À LA UNE POLITIQUE — 27 février 2014

Le 14 février dernier, deux juges sur trois de la chambre préliminaire I de la Cour pénale internationale (Cpi) ont autorisé le procureur à modifier les charges retenues contre le président Gbagbo. Une manœuvre que dénonce la défense du Laurent Gbagbo qui compte saisir la chambre d’appel.


La défense du président Gbagbo ne veut pas s’en laisser conter. Le 3 juin 2013, la Chambre préliminaire I avait demandé au procureur d’apporter de nouveaux éléments de preuve au soutien des charges qu’il avait retenues contre le président Gbagbo. Sept mois plus tard, Fatou Bensouda, incapable d’apporter les preuves supplémentaires exigées, s’est plutôt présentée avec de nouvelles charges. En modifiant profondément son nouveau document contenant les charges (Dcc).

La défense du président Gbagbo conduite par Maître Emmanuel Altit a dénoncé cette façon de faire et demandé que le nouveau Dcc de Fatou Bensouda soit déclaré irrecevable parce qu’il ne respecte pas les instructions des juges dans leur décision du 3 juin. Et pourtant, dans une décision rendue le 14 février, la Chambre, à la majorité de deux juges sur trois, (un juge ayant joint une opinion dissidente) a rejeté la requête de Me Altit estimant que la modification des charges par le procureur était dans «les intérêts de la justice ».

Mais Maître Altit n’est pas convaincu par cet argument. Aussi, depuis le 24 février, il a demandé l’autorisation de saisir la Chambre d’appel pour contester la décision du 14 février.
« Dans sa requête en irrecevabilité, la défense notait que le Procureur avait, dans son DCC modifié, profondément transformé la base factuelle des éléments contextuels des crimes contre l’humanité. Plus particulièrement, le Procureur, pour tenter de prouver la réalité d’une attaque contre la population civile, s’est livré à un jeu de substitution, a abandonné près de la moitié des incidents sur lesquels il s’était fondé dans son DCC de janvier 2013 pour les remplacer par 16 nouveaux incidents », fait remarquer Me Altit.

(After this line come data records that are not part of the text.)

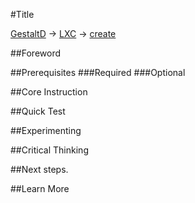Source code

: #Title

[GestaltD](../README.md) → [LXC](./README.md) → [create](./create.md)

##Foreword

##Prerequisites
###Required
###Optional

##Core Instruction

##Quick Test

##Experimenting

##Critical Thinking

##Next steps.

##Learn More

L’avocat du président Gbagbo estime donc qu’en autorisant le procureur à modifier les charges, la Chambre préliminaire I a commis une erreur de droit dans sa décision du 14 février dernier. Puisque le 3 juin 2013, en ajournant l’audience de confirmation des charges, la Chambre avait clairement ordonné au procureur de n’agir que dans le cadre de l’article 61-7-c-i. qui dit ceci : La Chambre…« ajourne l’audience et demande au Procureur d’envisager : i) D’apporter des éléments de preuve supplémentaires ou de procéder à de nouvelles enquêtes relativement à une charge particulière ».
Il n’est nullement question de modification des charges initialement retenues.
Et c’est cette erreur que Me Altit voudrait inviter la Chambre d’appel à sanctionner s’il obtenait l’autorisation de faire appel.

Mais il y a plus. Me Altit estime toujours nécessaire l’organisation d’une audience orale de confirmation des charges. Ce que la Chambre préliminaire I refuse obstinément. Celle-ci estime que les parties et participants ont déjà eu l’occasion de s’exprimer complètement lors de l’audience de février 2013.


Or, Me Altit soutient qu’une nouvelle audience orale serait l’occasion d’aller plus en profondeur des questions abordées. Surtout que le procureur a ajouté de nouveaux modes de responsabilité qui n’existaient pas en février 2013.